On 29th November 2018, David Gaulke, Justice Secretary, announced within the House of Commons from 6th April 2019, conditional fee agreement (‘CFA’) success fees will no longer be recoverable from opponents in defamation and privacy claims.

At MRN we have experience dealing with such cost claims deriving out of media law, and much like the abolition of success fees in civil claims, we predict such a development will have a detrimental impact on the quantity of claims brought within this field and perhaps more worryingly, this area of law as a whole.

The change in success fees for defamation/privacy claims has been a long time coming and perhaps dates back to Naomi Campbell’s case within the European Court of Human Rights, where a 100% success fee was charged on her lawyer’s fees. However, s.44 of the Legal Aid, Sentencing and Punishment of Offenders Act 2012, stopped short of abolishing success fees in defamation and privacy claims and the reform was held in abeyance, pending the outcome of the Leveson Inquiry.

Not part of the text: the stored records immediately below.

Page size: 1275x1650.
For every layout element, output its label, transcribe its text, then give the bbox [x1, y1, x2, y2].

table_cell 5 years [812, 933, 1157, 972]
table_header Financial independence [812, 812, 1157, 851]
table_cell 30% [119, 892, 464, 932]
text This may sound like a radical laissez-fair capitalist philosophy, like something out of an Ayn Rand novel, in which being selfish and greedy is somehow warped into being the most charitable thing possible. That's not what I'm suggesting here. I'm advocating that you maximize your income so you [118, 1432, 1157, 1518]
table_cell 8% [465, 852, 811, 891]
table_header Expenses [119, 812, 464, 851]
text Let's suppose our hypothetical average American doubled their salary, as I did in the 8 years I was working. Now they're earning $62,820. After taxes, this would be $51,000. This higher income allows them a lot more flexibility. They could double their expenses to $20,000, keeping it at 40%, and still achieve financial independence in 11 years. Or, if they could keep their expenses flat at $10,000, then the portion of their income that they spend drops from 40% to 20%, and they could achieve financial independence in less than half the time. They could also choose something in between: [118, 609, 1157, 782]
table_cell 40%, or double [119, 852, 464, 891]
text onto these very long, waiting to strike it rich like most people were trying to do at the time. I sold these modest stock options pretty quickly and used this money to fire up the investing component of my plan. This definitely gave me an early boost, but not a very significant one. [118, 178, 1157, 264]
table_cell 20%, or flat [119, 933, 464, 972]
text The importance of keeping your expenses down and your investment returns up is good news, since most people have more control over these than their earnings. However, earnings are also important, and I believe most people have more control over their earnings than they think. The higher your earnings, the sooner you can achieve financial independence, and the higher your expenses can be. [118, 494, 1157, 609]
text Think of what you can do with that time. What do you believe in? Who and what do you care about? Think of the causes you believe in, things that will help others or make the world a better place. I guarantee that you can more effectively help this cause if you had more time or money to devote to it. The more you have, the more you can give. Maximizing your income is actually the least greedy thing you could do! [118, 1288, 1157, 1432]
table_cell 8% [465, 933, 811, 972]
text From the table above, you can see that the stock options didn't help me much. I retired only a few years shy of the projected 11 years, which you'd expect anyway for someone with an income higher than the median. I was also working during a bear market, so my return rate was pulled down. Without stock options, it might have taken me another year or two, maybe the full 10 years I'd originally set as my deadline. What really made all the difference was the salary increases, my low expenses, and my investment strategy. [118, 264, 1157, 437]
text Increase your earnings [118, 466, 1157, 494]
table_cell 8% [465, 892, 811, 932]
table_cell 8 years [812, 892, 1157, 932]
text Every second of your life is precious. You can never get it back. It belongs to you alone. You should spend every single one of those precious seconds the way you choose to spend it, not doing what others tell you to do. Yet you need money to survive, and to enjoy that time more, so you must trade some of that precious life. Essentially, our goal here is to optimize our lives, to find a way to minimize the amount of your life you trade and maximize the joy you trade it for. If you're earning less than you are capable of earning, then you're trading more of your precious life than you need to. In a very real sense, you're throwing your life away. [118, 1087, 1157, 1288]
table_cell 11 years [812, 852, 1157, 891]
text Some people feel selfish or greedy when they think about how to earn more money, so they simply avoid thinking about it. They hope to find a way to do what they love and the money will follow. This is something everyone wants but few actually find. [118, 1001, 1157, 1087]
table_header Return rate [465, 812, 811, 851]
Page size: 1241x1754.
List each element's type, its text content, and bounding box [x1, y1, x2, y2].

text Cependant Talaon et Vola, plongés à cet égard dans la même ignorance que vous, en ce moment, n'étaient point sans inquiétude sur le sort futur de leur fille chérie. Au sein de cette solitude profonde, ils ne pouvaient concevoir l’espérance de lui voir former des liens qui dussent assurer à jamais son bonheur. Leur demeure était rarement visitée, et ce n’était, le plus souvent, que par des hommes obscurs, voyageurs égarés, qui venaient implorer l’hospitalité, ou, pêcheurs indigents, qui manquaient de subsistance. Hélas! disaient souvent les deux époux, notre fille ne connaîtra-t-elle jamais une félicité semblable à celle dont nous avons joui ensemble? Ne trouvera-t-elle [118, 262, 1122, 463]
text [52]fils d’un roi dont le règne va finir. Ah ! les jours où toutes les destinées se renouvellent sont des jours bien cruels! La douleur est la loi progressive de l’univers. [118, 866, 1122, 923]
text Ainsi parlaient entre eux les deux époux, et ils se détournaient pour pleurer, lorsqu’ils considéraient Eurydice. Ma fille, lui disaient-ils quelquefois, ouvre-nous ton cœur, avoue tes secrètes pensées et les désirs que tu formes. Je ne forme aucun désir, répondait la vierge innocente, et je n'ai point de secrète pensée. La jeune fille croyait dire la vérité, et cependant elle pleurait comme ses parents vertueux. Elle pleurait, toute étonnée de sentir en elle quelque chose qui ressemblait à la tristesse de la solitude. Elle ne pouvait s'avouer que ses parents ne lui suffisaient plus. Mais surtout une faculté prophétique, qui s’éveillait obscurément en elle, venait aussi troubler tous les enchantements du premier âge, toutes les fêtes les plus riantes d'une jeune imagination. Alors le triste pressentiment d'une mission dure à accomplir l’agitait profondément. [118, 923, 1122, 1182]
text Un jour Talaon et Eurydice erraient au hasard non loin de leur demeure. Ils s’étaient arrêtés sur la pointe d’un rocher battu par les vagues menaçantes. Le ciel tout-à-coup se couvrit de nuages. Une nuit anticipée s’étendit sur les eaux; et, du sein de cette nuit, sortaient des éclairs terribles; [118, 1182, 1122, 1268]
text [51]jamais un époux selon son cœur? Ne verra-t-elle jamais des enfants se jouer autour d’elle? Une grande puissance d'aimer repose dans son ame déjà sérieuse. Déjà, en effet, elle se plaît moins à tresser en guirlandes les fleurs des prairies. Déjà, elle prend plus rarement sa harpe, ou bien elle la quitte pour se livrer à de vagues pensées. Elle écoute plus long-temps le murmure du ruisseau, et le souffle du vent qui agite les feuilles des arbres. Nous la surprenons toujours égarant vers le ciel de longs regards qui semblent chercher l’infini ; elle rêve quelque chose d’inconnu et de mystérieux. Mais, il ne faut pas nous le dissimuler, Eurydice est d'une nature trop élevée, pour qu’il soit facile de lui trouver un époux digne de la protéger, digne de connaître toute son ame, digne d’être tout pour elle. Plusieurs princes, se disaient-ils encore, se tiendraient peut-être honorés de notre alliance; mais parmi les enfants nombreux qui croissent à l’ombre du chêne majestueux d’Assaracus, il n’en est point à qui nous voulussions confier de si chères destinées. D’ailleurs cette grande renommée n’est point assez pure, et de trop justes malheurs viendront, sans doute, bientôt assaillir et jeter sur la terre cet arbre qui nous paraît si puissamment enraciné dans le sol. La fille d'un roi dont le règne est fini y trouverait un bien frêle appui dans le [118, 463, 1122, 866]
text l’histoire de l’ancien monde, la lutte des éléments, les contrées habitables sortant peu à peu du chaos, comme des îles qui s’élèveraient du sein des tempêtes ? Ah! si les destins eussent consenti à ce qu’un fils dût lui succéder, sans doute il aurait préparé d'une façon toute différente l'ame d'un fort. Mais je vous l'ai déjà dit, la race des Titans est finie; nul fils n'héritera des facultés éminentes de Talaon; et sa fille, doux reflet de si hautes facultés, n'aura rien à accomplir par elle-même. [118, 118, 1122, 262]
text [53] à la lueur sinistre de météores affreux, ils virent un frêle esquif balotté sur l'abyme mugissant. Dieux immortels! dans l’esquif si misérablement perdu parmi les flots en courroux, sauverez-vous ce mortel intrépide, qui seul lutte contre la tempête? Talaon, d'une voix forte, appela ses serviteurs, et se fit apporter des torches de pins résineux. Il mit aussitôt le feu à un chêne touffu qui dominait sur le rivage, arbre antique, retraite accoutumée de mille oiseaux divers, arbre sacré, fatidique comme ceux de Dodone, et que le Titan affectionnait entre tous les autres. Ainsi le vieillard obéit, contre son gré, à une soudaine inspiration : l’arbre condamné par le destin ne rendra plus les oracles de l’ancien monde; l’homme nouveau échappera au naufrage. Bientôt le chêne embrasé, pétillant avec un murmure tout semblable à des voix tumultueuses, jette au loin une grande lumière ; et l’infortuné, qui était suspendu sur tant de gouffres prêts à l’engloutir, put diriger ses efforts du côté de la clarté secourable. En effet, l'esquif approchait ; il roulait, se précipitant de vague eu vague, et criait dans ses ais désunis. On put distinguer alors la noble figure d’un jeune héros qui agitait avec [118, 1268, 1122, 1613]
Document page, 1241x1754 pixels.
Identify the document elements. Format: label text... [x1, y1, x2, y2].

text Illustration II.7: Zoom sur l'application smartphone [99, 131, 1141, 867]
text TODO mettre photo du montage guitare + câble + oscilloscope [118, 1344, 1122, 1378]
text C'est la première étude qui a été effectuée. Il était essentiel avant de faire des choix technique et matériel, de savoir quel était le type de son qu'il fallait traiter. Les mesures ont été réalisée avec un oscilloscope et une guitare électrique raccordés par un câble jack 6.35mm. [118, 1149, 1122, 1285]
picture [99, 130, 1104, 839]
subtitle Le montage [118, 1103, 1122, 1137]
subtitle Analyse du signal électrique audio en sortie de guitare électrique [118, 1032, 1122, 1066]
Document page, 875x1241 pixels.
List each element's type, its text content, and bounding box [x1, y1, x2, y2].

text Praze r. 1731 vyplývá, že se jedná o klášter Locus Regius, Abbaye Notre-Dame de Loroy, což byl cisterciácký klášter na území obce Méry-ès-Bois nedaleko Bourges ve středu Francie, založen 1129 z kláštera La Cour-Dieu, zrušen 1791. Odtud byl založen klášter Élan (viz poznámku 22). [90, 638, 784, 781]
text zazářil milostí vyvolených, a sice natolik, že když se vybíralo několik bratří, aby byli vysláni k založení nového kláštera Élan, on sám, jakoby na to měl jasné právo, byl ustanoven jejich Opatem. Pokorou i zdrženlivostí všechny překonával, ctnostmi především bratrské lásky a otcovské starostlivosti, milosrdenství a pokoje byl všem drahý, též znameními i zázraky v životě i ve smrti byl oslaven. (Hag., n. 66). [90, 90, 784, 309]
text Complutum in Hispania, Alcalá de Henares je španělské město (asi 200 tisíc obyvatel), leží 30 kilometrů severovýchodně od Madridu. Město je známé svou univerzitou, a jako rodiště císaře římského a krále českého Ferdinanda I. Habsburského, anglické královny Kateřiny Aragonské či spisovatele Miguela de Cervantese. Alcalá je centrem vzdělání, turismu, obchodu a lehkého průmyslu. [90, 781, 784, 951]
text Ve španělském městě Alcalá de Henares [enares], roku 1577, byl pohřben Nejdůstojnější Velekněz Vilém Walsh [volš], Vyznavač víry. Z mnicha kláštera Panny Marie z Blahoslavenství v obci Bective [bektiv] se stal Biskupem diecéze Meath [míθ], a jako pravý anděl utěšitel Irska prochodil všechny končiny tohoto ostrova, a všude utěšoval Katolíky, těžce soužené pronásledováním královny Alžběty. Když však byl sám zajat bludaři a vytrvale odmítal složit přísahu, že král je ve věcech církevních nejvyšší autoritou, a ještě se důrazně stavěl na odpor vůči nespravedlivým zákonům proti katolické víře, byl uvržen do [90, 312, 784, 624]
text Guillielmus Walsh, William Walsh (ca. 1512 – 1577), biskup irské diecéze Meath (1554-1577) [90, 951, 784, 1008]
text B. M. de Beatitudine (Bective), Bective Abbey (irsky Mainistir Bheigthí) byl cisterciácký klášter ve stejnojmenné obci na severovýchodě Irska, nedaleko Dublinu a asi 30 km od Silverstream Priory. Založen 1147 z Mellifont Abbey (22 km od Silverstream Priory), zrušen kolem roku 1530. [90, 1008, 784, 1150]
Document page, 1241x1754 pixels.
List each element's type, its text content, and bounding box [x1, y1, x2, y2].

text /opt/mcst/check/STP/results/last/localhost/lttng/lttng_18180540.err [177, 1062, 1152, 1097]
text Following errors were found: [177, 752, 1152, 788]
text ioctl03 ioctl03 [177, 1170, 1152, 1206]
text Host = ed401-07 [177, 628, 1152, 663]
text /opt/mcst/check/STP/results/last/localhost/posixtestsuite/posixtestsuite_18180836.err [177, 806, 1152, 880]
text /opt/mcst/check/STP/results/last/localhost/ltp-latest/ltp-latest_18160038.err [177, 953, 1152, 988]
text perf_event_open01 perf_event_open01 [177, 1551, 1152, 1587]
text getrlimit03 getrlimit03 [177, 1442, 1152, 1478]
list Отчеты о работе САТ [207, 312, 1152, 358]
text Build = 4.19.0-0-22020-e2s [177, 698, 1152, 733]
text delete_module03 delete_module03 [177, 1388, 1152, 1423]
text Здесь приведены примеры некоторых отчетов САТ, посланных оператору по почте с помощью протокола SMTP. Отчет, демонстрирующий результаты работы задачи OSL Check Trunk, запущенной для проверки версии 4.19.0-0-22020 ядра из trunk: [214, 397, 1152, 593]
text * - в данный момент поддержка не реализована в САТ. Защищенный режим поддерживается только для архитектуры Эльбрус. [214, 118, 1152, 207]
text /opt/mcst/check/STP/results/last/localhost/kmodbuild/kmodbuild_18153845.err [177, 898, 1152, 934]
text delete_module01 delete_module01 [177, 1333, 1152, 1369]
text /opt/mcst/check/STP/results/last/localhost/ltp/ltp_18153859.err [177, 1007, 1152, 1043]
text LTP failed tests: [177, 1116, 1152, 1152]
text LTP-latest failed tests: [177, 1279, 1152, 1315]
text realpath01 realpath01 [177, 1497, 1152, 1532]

The Leveson Inquiry had been rumbling on for a number of years and in effect, postponed the inevitable, but pursuant to the Conservative Party’s Manifesto for 2017 and Matt Hancock’s announcement in March 2018, Part 2 of the Inquiry was dropped. As such, David Gaulke’s announcement has been in the offing for some time, and perhaps a rather disappointing present for many Claimant firms over the festive period.

It is well known success fee CFA work, makes it viable for solicitors to take on riskier cases and/or complex work, as solicitors are able to balance out these claims with strong claims, which are more likely to succeed. However, with the abolition of success fees, the incentive to take on riskier and more complex cases becomes far less potent, and as such, work for victims of defamation or invasion of privacy may face a potential hurdle and prospective client’s may now need to enter private retainers in cases they were previously able to enter CFA, no-win no-fee agreements.

Given the cost implications for private retainers, clients may be a lot more reluctant to bring defamation and privacy claims and likewise with solicitors, who are all too aware of the substantial risks of acting under a CFA. As such, the availability of CFAs for such victims after 6th April 2019 may inevitably dry up.

A small silver lining however, the government has not abolished the recoverability of ATE premiums, although, for how long this will remain, is another matter and comments made by David Gaulke, indicate this could certainly change in the not too distant future. The 6th April 2019, will once again prove to be another important date in the costs calendar for next year.